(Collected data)

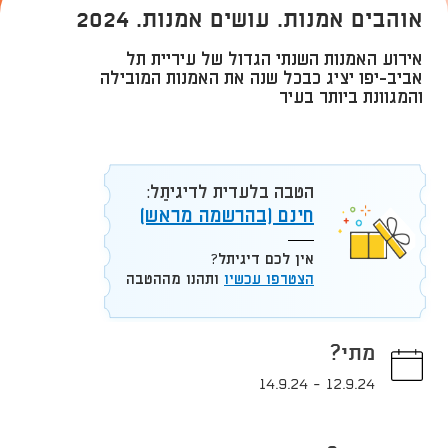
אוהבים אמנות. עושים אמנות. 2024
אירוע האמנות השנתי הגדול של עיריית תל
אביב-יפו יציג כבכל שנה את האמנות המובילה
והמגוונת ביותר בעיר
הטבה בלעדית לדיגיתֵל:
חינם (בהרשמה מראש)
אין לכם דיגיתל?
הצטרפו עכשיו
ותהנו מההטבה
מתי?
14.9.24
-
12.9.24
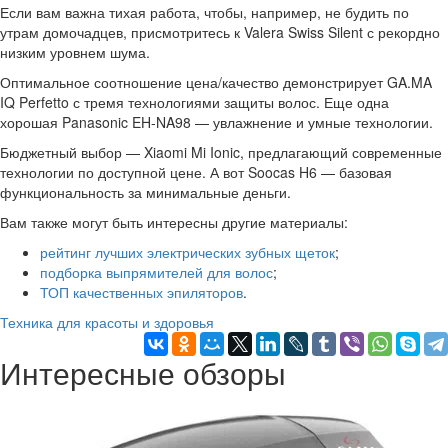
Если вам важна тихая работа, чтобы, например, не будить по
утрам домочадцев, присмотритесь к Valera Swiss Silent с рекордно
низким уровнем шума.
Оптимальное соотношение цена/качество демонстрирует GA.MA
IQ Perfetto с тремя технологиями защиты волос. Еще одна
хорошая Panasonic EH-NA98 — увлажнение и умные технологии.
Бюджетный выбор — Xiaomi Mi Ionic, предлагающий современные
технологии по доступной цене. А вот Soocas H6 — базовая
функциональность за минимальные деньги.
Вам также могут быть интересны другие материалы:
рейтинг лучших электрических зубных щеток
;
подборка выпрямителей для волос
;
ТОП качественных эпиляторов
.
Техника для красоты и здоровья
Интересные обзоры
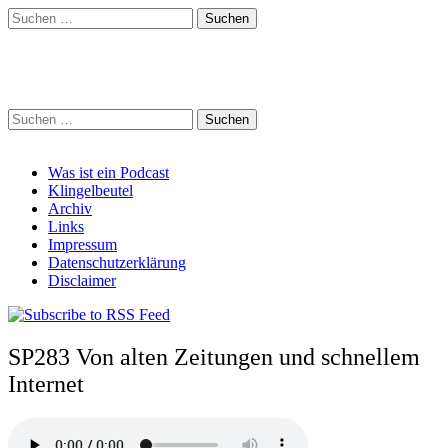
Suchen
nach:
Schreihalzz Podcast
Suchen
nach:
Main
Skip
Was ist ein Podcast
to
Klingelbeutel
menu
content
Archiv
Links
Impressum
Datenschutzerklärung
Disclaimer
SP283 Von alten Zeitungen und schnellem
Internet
...
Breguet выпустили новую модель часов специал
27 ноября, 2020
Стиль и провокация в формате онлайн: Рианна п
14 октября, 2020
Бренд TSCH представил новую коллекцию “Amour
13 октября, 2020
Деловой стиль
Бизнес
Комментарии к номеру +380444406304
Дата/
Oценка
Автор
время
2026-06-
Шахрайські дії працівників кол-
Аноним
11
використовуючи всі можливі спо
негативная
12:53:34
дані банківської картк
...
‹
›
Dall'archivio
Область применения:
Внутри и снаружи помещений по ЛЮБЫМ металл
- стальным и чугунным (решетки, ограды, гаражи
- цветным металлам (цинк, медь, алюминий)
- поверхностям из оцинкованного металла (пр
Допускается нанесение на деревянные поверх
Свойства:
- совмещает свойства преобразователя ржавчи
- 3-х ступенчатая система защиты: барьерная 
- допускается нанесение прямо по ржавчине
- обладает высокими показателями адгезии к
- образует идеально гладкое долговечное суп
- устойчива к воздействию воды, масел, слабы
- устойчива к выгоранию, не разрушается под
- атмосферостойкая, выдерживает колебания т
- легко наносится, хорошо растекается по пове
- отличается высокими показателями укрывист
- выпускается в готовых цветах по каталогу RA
* * *
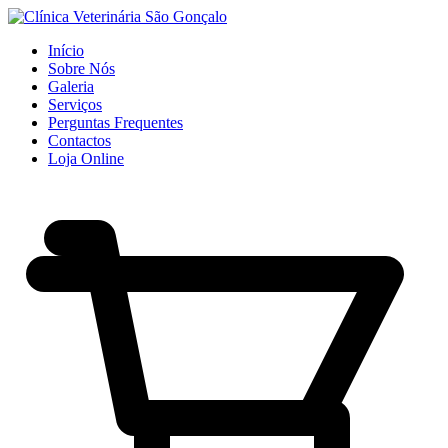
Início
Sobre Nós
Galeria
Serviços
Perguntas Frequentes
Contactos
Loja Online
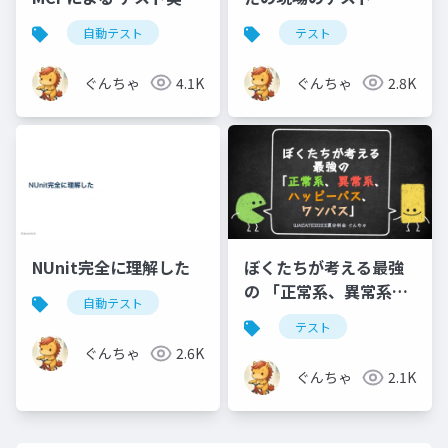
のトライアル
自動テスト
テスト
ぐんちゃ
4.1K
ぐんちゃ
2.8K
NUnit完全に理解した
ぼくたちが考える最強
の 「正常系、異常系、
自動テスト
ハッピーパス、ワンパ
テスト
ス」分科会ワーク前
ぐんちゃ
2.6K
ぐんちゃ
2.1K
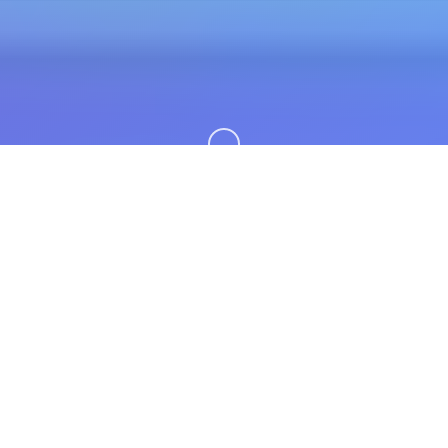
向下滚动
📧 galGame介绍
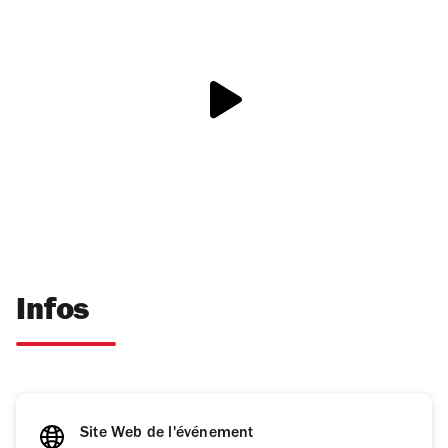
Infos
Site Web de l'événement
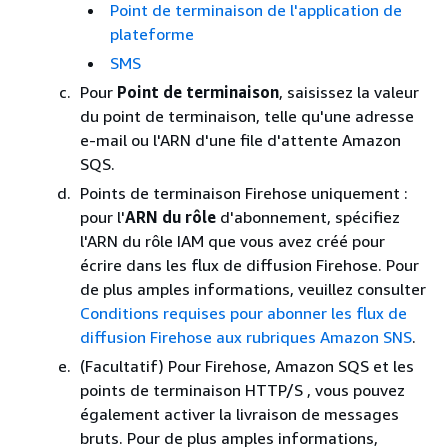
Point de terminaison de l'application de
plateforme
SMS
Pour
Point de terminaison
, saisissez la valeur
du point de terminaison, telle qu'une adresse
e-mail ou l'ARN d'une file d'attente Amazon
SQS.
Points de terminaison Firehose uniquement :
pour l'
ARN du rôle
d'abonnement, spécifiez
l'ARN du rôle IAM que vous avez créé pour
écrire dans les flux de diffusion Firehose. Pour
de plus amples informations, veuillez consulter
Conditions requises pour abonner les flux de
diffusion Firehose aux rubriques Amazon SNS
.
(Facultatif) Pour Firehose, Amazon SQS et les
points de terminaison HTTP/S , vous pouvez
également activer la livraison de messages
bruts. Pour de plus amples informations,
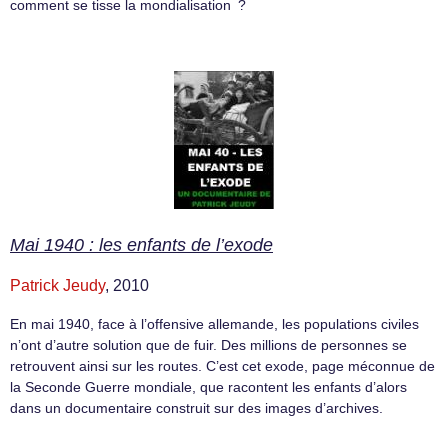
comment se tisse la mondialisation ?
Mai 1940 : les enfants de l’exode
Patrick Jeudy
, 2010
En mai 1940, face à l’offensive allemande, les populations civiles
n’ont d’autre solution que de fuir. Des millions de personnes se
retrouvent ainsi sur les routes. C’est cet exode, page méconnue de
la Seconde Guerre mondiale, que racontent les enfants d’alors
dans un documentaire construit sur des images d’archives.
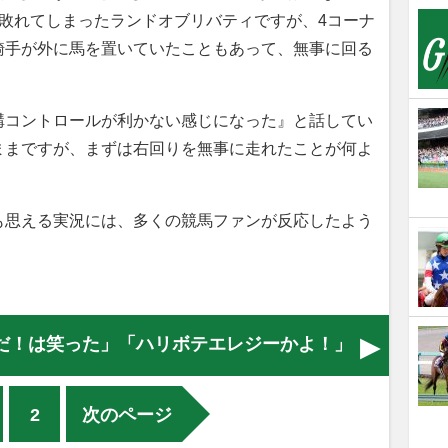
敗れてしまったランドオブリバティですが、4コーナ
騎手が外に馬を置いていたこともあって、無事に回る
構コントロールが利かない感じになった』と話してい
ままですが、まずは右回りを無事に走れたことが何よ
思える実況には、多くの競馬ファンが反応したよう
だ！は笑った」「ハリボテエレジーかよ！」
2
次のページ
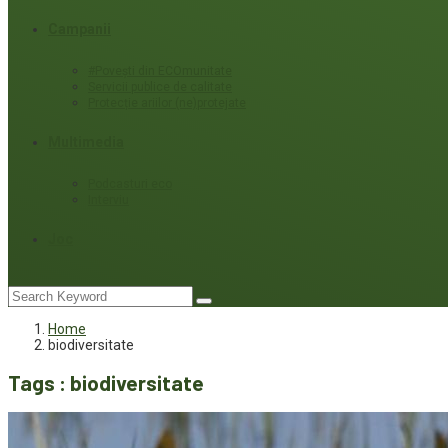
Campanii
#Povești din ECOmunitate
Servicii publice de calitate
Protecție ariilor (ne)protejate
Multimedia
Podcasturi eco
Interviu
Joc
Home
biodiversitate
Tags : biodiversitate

▸ **Task objective**
Go through the entries and copy each line holding the string "vous".

▸ **Response below**
l'ARN du rôle IAM que vous avez créé pour
points de terminaison HTTP/S , vous pouvez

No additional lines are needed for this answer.